**** Recorded data ****
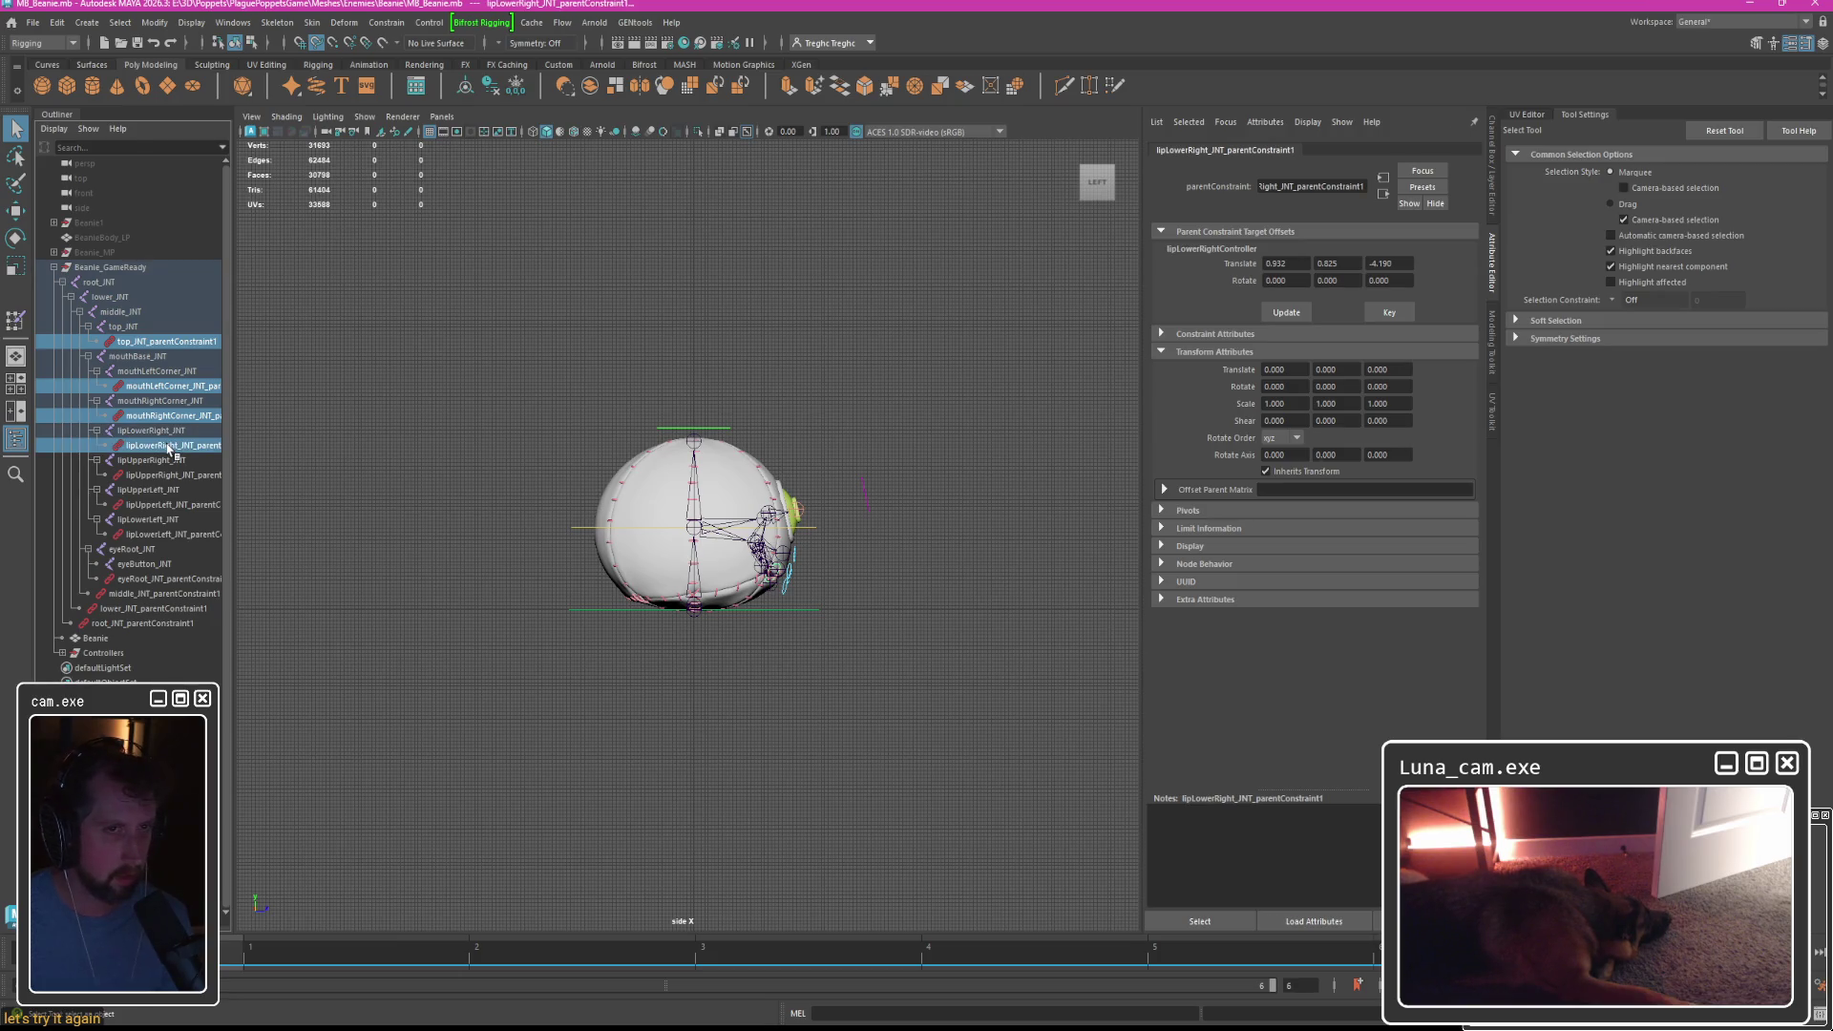
pyautogui.keyDown('ctrl'); pyautogui.click(166, 474); pyautogui.keyUp('ctrl')
pyautogui.keyDown('ctrl'); pyautogui.click(162, 504); pyautogui.keyUp('ctrl')
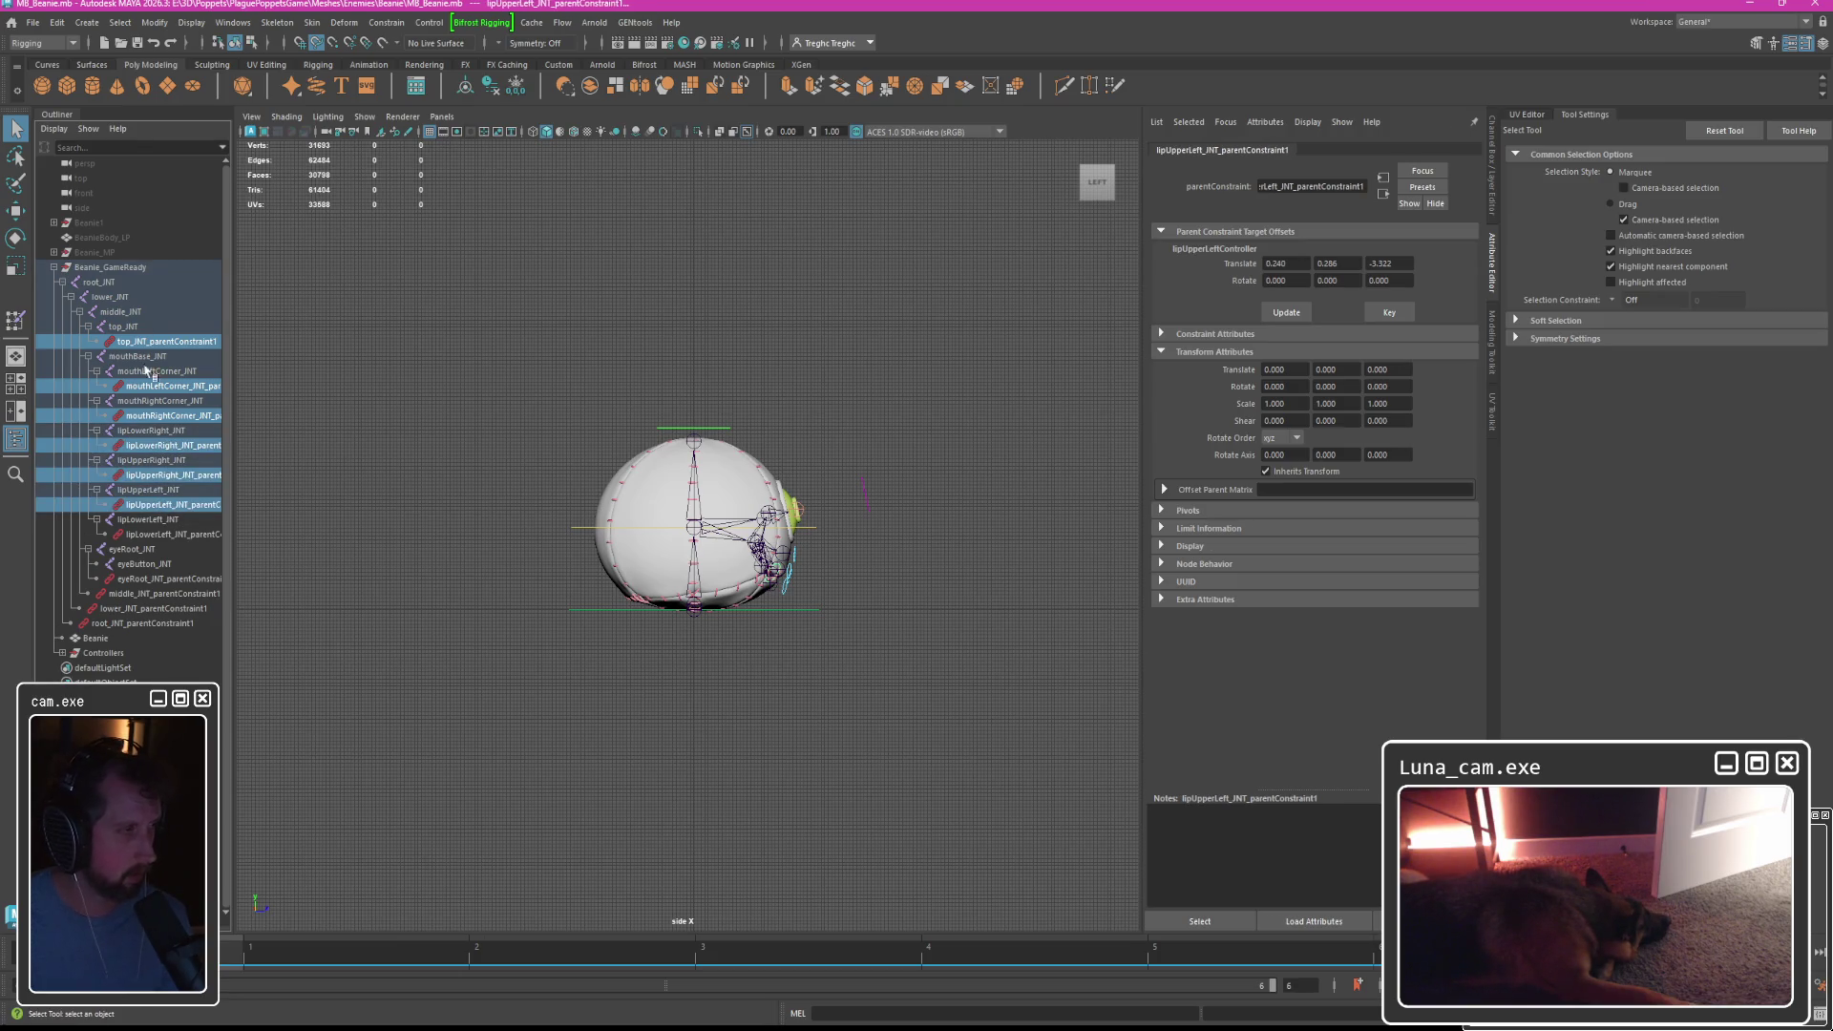
pyautogui.click(111, 285)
****
- Your goal
A complete answer lists every line of the listing above that holds the word "keyDown".

- Result
pyautogui.keyDown('ctrl'); pyautogui.click(166, 474); pyautogui.keyUp('ctrl')
pyautogui.keyDown('ctrl'); pyautogui.click(162, 504); pyautogui.keyUp('ctrl')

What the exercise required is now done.